Stellaris Nexus has been billing itself as a 4x game you can play in your lunch break. So, if you’re misled by the title and jump in hoping to carefully customize a unique alien race, explore an interesting and unique galaxy, and tell a story through gameplay, it’s going to severely disappoint you.
Stellaris Nexus plays instead, like a quickfire, frenetic version of the truly epic strategy board game Twilight Imperium. Like Twilight Imperium, you each play an alien race with its own unique powers. Like Twilight Imperium you spread across a predetermined, cramped galaxy, with a central planet worth many points to fight over. And like that game you win by racking up victory points, partly earned by completing various public objectives which you have a chance to influence.
Unlike Twilight Imperium, playing Stellaris Nexus doesn’t take all day. To be honest, I have my doubts that you’d normally complete a match in an hour, as I’ve seen devs and Paradox people say. Trying to do so in a multiplayer session feels like playing speed chess when you’re not very good at chess: exhilarating but chaotic. Perhaps we were on the maximum turn timer and I’m just slow, but I think in singleplayer you’ll probably spend a couple of hours per game. Still pretty short for an epic scale turn-based game.
If you’re not limited by a turn-timer, what stops you from agonizing over every decision anyway is that there’s only a small number of choices you can make each turn. That’s because you’re limited in the number of actions you can take. You need a resource called ‘Support’ to do basically anything, and this works like an action point system – you get a limited number each go. And then you’re also limited in the type of actions you can take by the game’s clever edict system.
Now the edicts, these are very board-gamey. Essentially, each race gets its own, fairly similar deck of edict cards which determine everything they can do. Some might get more trade-y cards, others more build-y cards, and everyone gets a unique card type or two. But each turn you only draw three of them, so you only have a small number of things you can spend Support on each turn.
This sounds frustrating, but it works out very well. You’ll get through each card in your deck eventually, so you never miss out on any facet of the game. You’re never derailed by a bad draw. And rather than feeling constrained, the limited options helps you focus and take a turn in a short amount of time. This is great in singleplayer and vital if you’re in a multiplayer session with a turn timer measured in seconds, not minutes.
And (I’m mixed on this but it’s probably a wise decision) the military stuff is entirely decoupled from edicts, so you’re never left staring down an enemy fleet while unable to act. Building, reinforcing, and moving fleets still takes Support however, so if you enter a war you’ll likely have to stop using edicts for a while, which could see you falling behind.

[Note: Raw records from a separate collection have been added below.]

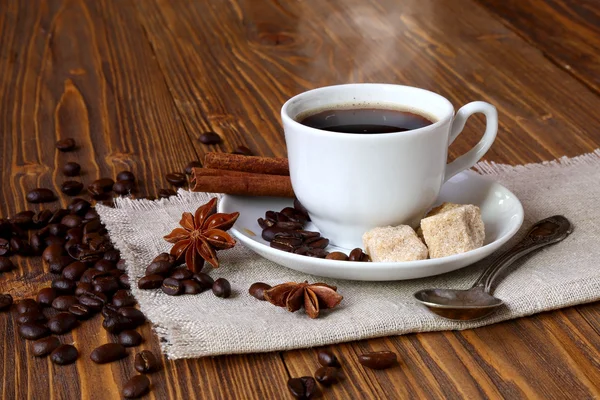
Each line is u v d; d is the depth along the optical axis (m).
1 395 0.49
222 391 0.49
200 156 0.74
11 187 0.70
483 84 0.85
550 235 0.58
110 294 0.56
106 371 0.51
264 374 0.50
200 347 0.51
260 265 0.58
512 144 0.74
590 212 0.62
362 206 0.56
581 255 0.57
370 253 0.56
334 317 0.53
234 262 0.58
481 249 0.54
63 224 0.63
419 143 0.55
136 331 0.53
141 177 0.71
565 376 0.50
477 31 0.98
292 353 0.52
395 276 0.53
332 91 0.60
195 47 0.96
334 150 0.55
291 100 0.59
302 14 1.06
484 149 0.60
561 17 1.01
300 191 0.58
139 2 1.12
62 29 1.03
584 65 0.88
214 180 0.60
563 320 0.53
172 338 0.51
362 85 0.60
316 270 0.54
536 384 0.49
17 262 0.60
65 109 0.82
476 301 0.53
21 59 0.94
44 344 0.52
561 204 0.63
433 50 0.93
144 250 0.59
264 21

While it isn’t the storytelling sandbox of Stellaris, Stellaris Nexus isn’t devoid of character. I enjoy the factions. I like their asymmetry – each one has a unique resource, and unique powers, and each of the faction’s three leaders levels up in a different way and provides a different unique edict card.
As the bug people, for instance, your leader wants to control as many planets as possible and can create brand new planets in empty space. But you could easily be the sneaky bugman, who’s all about espionage instead. Or you could play the bird zealots.
I think the User Interface needs a little more clarity, as realistically this is still a complex game and it needs to communicate its information to you very quickly. But there are some quality of life elements to Stellaris Nexus I really enjoyed. Having played my fair share of less than stellar digital board game adaptations, and clumsily flailed about on Tabletop Simulator, I was thankful for the fluidity of Stellaris Nexus, everything flowed and felt easy to use.
The inclusion of an undo button that can reverse every decision you make in a turn, from moving a ship to leveling up a leader, is great too and – and this has become a regular feature in Paradox games but it’s very welcome – you can hover over any icon or term and get a tooltip description of what it means. Excellent!
I was very impressed by what Whatboy Games has pulled off Stellaris Nexus. It’s a really fun, fast turn based game, and, whether you play it in mad-dash-multiplayer or still-breezy-singleplayer, a great experience.